Writing in today's NYTimes, Judith H. Dobrzynski complains that museums are going too far down the road to provide experiences rather than merely displays:
Some of these initiatives are necessary, even good. But in the process of adapting, our cultural treasuries are multitasking too much, becoming more alike, and shedding the very characteristics that made them so special — especially art museums.
One should remember, however, that museums are relatively new institutions. Though they have earlier roots, museums didn't begin flourishing until the 19th Century. Now the times they are a changing.
Glenn D. Lowry, the director of the Museum of Modern Art, has seen the future. In a speech he gave a while back in Australia, he noted that museums had to make a “shift away from passive experiences to interactive or participatory experiences, from art that is hanging on the wall to art that invites people to become part of it.” And, he said, art museums had to shed the idea of being a repository and become social spaces.He qualified those thoughts a bit, saying he was speaking mainly of museums that dealt primarily with contemporary art.

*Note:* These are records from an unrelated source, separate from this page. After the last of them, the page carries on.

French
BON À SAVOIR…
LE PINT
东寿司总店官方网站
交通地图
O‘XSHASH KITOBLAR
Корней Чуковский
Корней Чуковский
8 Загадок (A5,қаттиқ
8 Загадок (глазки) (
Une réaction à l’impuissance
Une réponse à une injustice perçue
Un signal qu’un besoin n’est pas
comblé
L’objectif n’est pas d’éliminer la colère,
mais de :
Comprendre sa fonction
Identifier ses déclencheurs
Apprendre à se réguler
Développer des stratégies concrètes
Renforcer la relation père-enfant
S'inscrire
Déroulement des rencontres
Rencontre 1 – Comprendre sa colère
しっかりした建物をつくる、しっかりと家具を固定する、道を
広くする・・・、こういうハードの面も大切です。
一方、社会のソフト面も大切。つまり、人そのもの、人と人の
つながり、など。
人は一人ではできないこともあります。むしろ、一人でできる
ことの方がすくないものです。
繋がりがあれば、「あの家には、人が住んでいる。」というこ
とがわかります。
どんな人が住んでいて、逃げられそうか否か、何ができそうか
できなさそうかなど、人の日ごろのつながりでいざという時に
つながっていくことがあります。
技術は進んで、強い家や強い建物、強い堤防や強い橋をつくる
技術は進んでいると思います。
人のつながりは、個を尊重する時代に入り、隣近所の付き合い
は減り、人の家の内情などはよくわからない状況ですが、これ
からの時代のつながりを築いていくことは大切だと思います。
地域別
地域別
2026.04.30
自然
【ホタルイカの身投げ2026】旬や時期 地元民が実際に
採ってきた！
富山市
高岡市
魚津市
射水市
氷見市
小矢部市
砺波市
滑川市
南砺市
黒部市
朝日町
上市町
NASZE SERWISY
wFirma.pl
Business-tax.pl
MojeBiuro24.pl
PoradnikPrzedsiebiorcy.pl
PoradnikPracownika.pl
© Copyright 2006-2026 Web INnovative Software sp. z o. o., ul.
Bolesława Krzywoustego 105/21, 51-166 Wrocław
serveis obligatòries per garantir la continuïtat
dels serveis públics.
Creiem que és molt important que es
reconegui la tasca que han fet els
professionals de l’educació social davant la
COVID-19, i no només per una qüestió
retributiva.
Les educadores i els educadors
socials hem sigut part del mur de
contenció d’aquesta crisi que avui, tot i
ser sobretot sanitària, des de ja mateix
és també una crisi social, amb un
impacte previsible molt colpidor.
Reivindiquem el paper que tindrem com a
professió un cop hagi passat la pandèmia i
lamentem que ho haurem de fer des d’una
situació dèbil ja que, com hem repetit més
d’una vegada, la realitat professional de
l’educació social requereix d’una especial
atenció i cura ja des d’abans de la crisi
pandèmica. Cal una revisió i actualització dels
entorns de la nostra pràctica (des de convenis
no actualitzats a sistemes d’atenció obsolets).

But I’m not sure of the thesis or the qualification — or the application. I’ve seen museums offer people the opportunity to participate in curating exhibitions, choosing which artworks from their collections should be sold to raise money, deciding whether an altered painting should be restored to its original condition, advising on the design of gallery installations and more. Shouldn’t those decisions be left to the experts? If not, what do they do? Why study art history?In another manifestation of the trend, museums are embedding interactive displays in their painting galleries. They are gamifying them. Some are retooling their lecture programs — which attract older audiences. As Alexander Bortolot, an art historian and the “curatorial content strategist” at the Minneapolis Institute of Arts, told me last year, younger people want museums to connect them to the creative economy. They don’t want to listen to some art historian flown in from New York; they’d rather network with members of the local arts community and take part in a conversation.
Still:
After the terrorist attack at the Boston Marathon in April, Thomas P. Campbell, the Metropolitan Museum’s director, reached out to the Museum of Fine Arts in Boston with the offer to lend three paintings, all dealing obliquely with contemplation, for a special free exhibition there. At the time, he said, “Great museums are places of solace and inspiration, particularly when tragedy strikes a community.” When so many people go instead for an experience, that aspect of art museums — a key part of their identity — is at risk.